Job
Write out every line of the listing below word for word, leaving out the pictures.

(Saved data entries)
═══

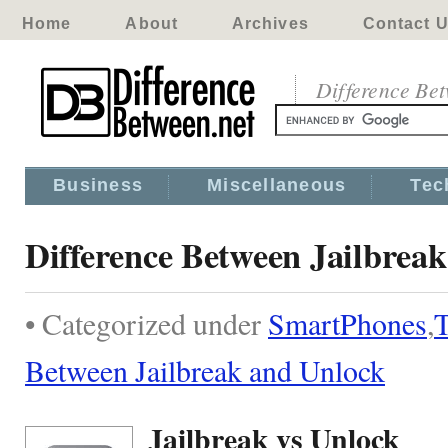
Home
About
Archives
Contact 
Difference Be
Business
Miscellaneous
Tec
Difference Between Jailbrea
• Categorized under
SmartPhones
,
T
Between Jailbreak and Unlock
Jailbreak vs Unlock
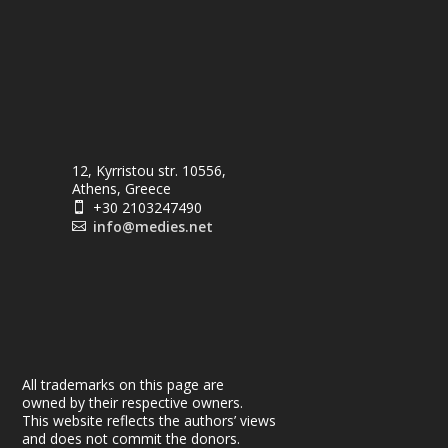
12, Kyrristou str. 10556,
Athens, Greece
+30 2103247490

info@medies.net

All trademarks on this page are
owned by their respective owners.
This website reflects the authors’ views
and does not commit the donors.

═══

Response for this exercise
Home
About
Archives
Contact 
Difference Be
Business
Miscellaneous
Tec
Difference Between Jailbrea
• Categorized under
SmartPhones
,
T
Between Jailbreak and Unlock
Jailbreak vs Unlock
12, Kyrristou str. 10556,
Athens, Greece
+30 2103247490

info@medies.net

All trademarks on this page are
owned by their respective owners.
This website reflects the authors’ views
and does not commit the donors.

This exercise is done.